Check your understanding
[1] In the passage on SQL Server baselines, what explains all four CPU cores running close to 100% at 5PM?
[2] Write the next paragraph of the passage on SQL Server baselines, picking up after its final sentence.

Reading passage
Over time, experienced DBAs develop “mental” baselines with which they can gauge the health of their servers almost as easily as their own body. They accumulate knowledge of the daily, natural state of each part of their database system, and so know instinctively when one of their databases “feels funny”. Equally, they know when an “issue” is just a passing tremor. They see their SQL Server with all of its four CPU cores running close 100% and don’t panic anymore. Why? It’s 5PM and every day the same thing occurs when the end-of-day reports, which are very CPU intensive, are running. Equally, they know when they need to respond in earnest when it is the first time they have heard about an issue, even if it has been happening every day.
Nevertheless, no DBA can retain mental baselines for every characteristic of their systems, so we need to collect physical baselines too. In my experience, surprisingly few DBAs do this very well. Part of the problem is that SQL Server provides a lot of instrumentation. If you look, you will find an almost overwhelming amount of data regarding user activity on your SQL Server instances, and use and abuse of the available CPU, I/O and memory. It seems like a huge task even to work out which data you need to collect, let alone start collecting it on a regular basis, managing its storage over time, and performing detailed comparative analysis.
However, without baselines, though, it is very difficult to pinpoint what ails a server, just by looking at a single snapshot of the data, or to spot retrospectively what caused the problem by examining aggregated data for the server, collected over many months.

Exercise data
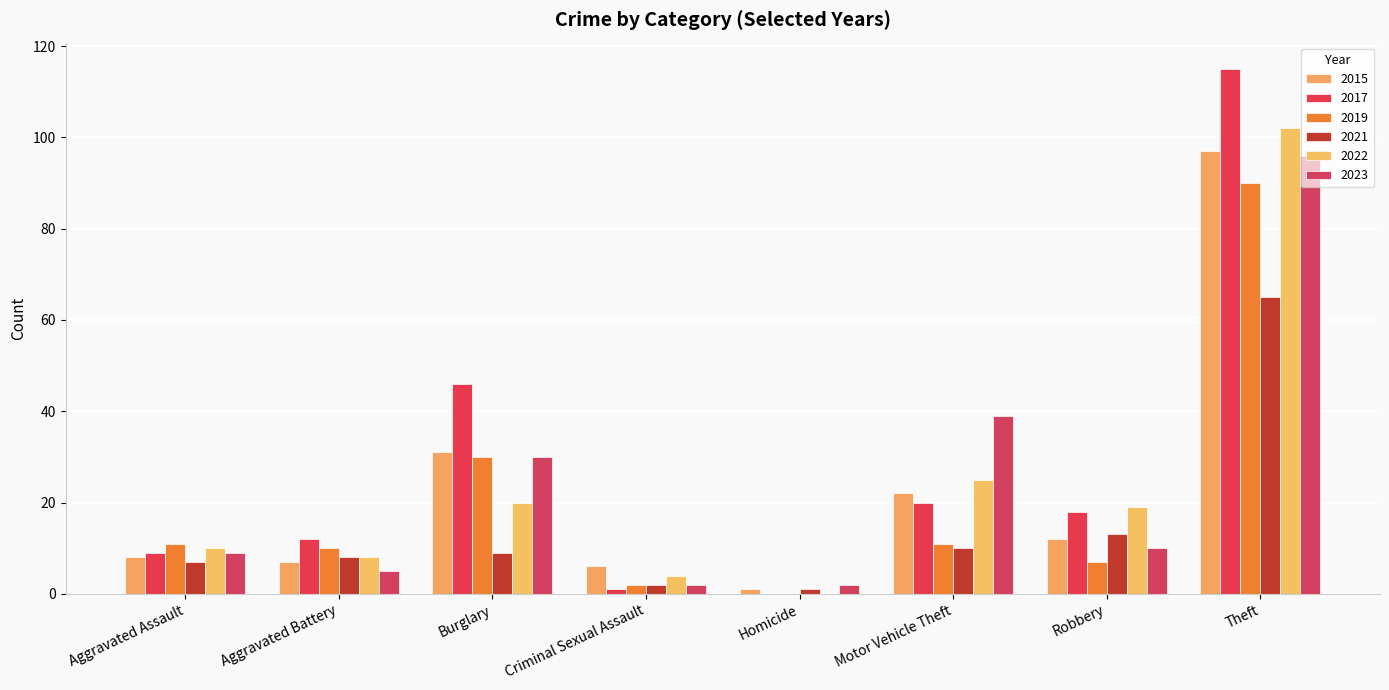

What is the label of the 3rd bar from the right?

Motor Vehicle Theft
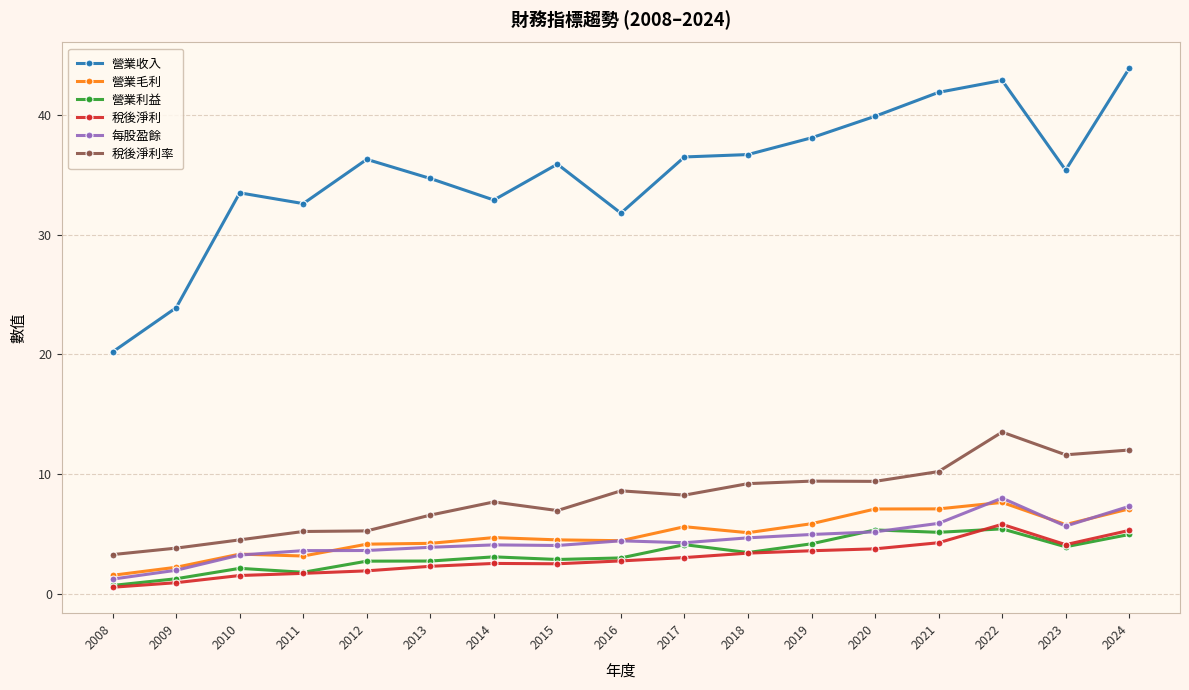

Which series has the largest total across all categories?

營業收入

Expected results
[1] The very CPU-intensive end-of-day reports run at that time every day.

[2]
It isn’t as hard as you think to get started. You’ve probably already established some troubleshooting queries of the type SELECT Value FROM SomeSystemTableOrView. Capturing a set of baseline values for such a query can be as easy as changing it as follows:
INSERT into BaseLine.SomeSystemTable (value, captureTime)
SELECT Value, SYSDATETIME() FROM SomeSystemTableOrView;
Of course, there are monitoring tools that will collect and manage this baseline data for you, automatically, and allow you to perform comparison of metrics over different periods. However, to get yourself started and to prove to yourself (or perhaps the person who writes the checks for tools) the value of baselines, stick something similar to the above query into an agent job, running every hour or so, and you are on your way with no excuses! Then, the next time you investigate a slow server, and see x open transactions, y users logged in, and z rows added per hour in the Orders table, compare to your baselines and see immediately what, if anything, has changed!